ЗАДАНИЕ – Выведите целиком приведенный ниже текст о единстве актера-образа и актера-творца, ничего в нем не меняя.

ИСХОДНЫЙ ТЕКСТ –
+ + +

Единство актера-образа и актера-творца






Из сказанного вытекает, что актер, находясь на сцене, переживает обычно два взаимодействующих, взаимно конкурирующих, взаимно уравновешивающихся и взаимно проникающих психофизиологических процесса. Один — по линии жизни образа, другой — по линии жизни актера как мастера и как человека. Первый процесс есть оживление следов многократно испытанного в реальной жизни (сценические переживания), второй процесс — мысли и чувства актера, связанные с его пребыванием на сцене на глазах тысячной толпы зрителей. Эти два процесса, взаимодействуя, образуют в конечном счете единое сложное переживание, в котором жизнь актера в качестве образа и его жизнь в качестве актера-творца настолько сливаются друг с другом, что трудно бывает определить, где кончается одна и начинается другая.

+ + +

СТРОКИ ДАННЫХ –
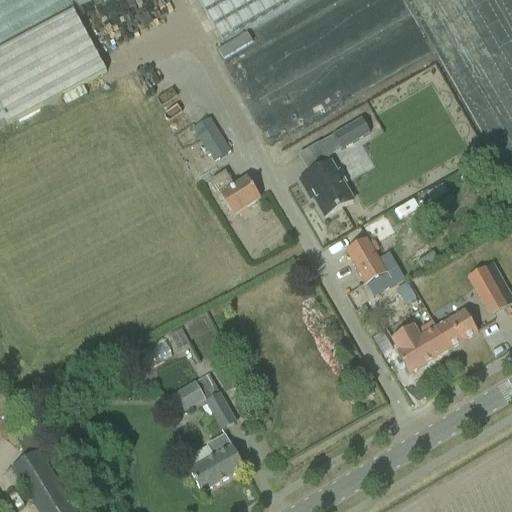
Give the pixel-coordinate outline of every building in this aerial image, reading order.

+ + +

ОТВЕТ К ЗАДАНИЮ –
Единство актера-образа и актера-творца






Из сказанного вытекает, что актер, находясь на сцене, переживает обычно два взаимодействующих, взаимно конкурирующих, взаимно уравновешивающихся и взаимно проникающих психофизиологических процесса. Один — по линии жизни образа, другой — по линии жизни актера как мастера и как человека. Первый процесс есть оживление следов многократно испытанного в реальной жизни (сценические переживания), второй процесс — мысли и чувства актера, связанные с его пребыванием на сцене на глазах тысячной толпы зрителей. Эти два процесса, взаимодействуя, образуют в конечном счете единое сложное переживание, в котором жизнь актера в качестве образа и его жизнь в качестве актера-творца настолько сливаются друг с другом, что трудно бывает определить, где кончается одна и начинается другая.